Hearing a game within a game for Scotland
The business with Fagerson is now a major fight for Scotland. Losing him for the South Africa game is a real possibility and, as such, it’s a sleepless night situation for Townsend and his coaches.
Fagerson is Scotland’s best tighthead by a country mile. Not flawless, not without a high penalty count at times, not without a red card already on his record, against Wales two years ago, for a similar offence to the one he was guilty of against France.
But he’s still the best. The most dynamic, the most powerful. Tighthead for Scotland is like a food cupboard in a student flat – pretty bare. WP Nel is a wonder of science, but at 37 his nous is most useful when coming off the bench for the last quarter. The only other two tightheads are Murphy Walker and Javan Sebastian. You don’t want to face the Boks with an inexperienced front-row player in your 23. The world champions tend to hunt rookie props like they’re disorientated wildebeests in the Northern Cape.
So Fagerson’s disciplinary hearing is a game within a game that the Scotland management really need to win. And it’s complex. We don’t yet know what law he’ll be charged under. If the panel see his offence on the low end then he’ll most likely get a two-game suspension, which would put him in the clear for the Boks.
If the panel deem his actions to be more serious, he enters the mid-range and could be looking at six games. Will Scotland enter a guilty plea while laying on the remorse with a trowel in the hope for clemency – or will they fight it, citing low-speed collision, low force, low degree of danger in the hope of escaping a ban altogether?
The name of Juan Cruz Mallia is likely to come up at some stage, He was the Puma who clattered into the Springbok, Grant Williams, in the opening seconds of a Rugby Championship last month.
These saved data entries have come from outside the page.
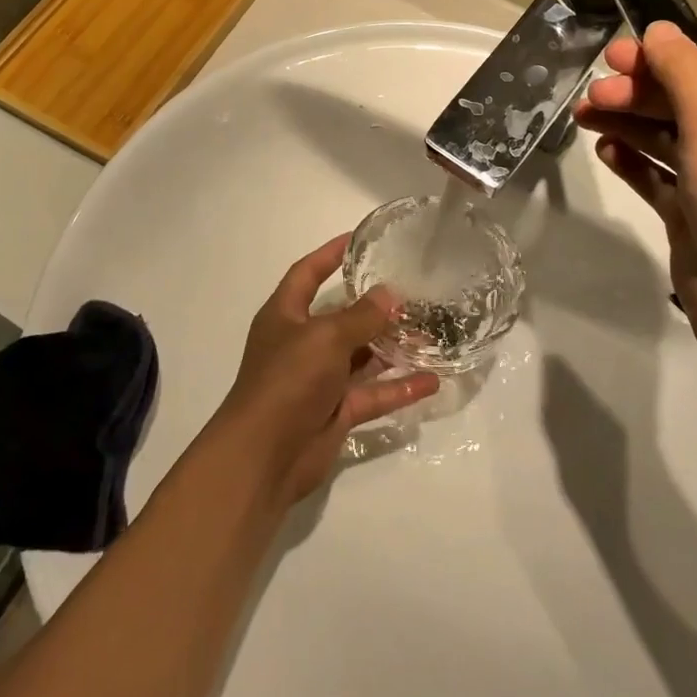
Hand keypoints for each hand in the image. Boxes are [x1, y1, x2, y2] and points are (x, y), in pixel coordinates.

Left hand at [215, 236, 438, 502]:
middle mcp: (301, 342)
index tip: (358, 239)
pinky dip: (398, 387)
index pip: (307, 273)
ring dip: (392, 347)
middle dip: (373, 306)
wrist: (264, 457)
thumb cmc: (287, 380)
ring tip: (430, 333)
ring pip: (361, 356)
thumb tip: (388, 295)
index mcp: (285, 315)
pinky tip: (431, 380)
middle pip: (341, 316)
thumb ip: (360, 316)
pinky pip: (372, 393)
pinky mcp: (336, 411)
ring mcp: (319, 379)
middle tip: (411, 292)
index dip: (329, 254)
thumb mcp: (325, 337)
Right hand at [575, 23, 696, 375]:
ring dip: (624, 123)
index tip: (612, 60)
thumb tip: (658, 29)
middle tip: (592, 98)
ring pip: (662, 137)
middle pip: (679, 100)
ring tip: (583, 119)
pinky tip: (605, 154)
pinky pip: (655, 176)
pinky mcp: (691, 215)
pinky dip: (630, 161)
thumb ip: (684, 71)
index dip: (659, 57)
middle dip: (634, 93)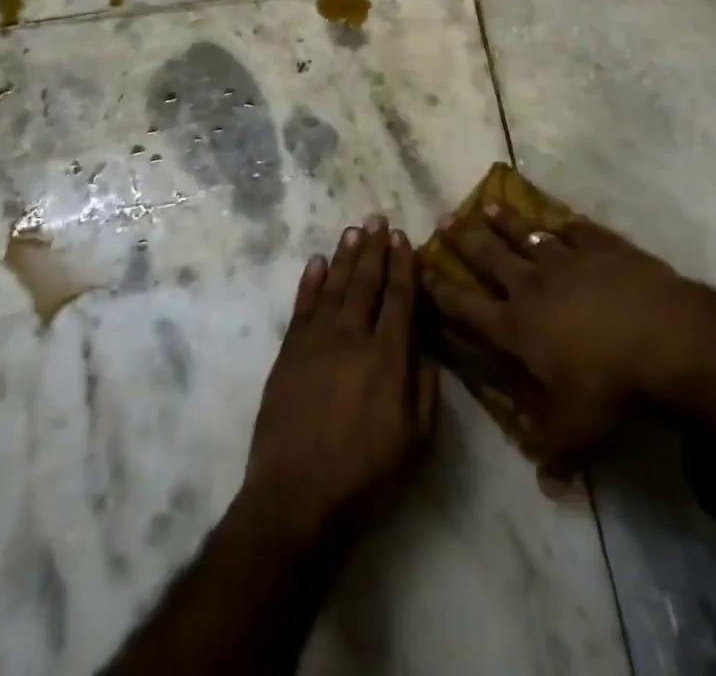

Williams was knocked out cold. Mallia was found guilty of reckless play “with a high degree of danger that had a considerable impact on the victim player”. He got a two-week suspension.
Mallia had a clean record, though. Fagerson doesn’t, following that red against Wales in 2021. Best case scenario is probably a three-game suspension reduced to two because of contrition and a willingness to spend time in tackle school. Fagerson would take that deal all day long. But will he get it? That hearing is a big moment for Scotland’s World Cup aspirations.
They need a result in the disciplinary room and they need to get home from France without any more tremors on the injury front. It promises to be a long and stressful week.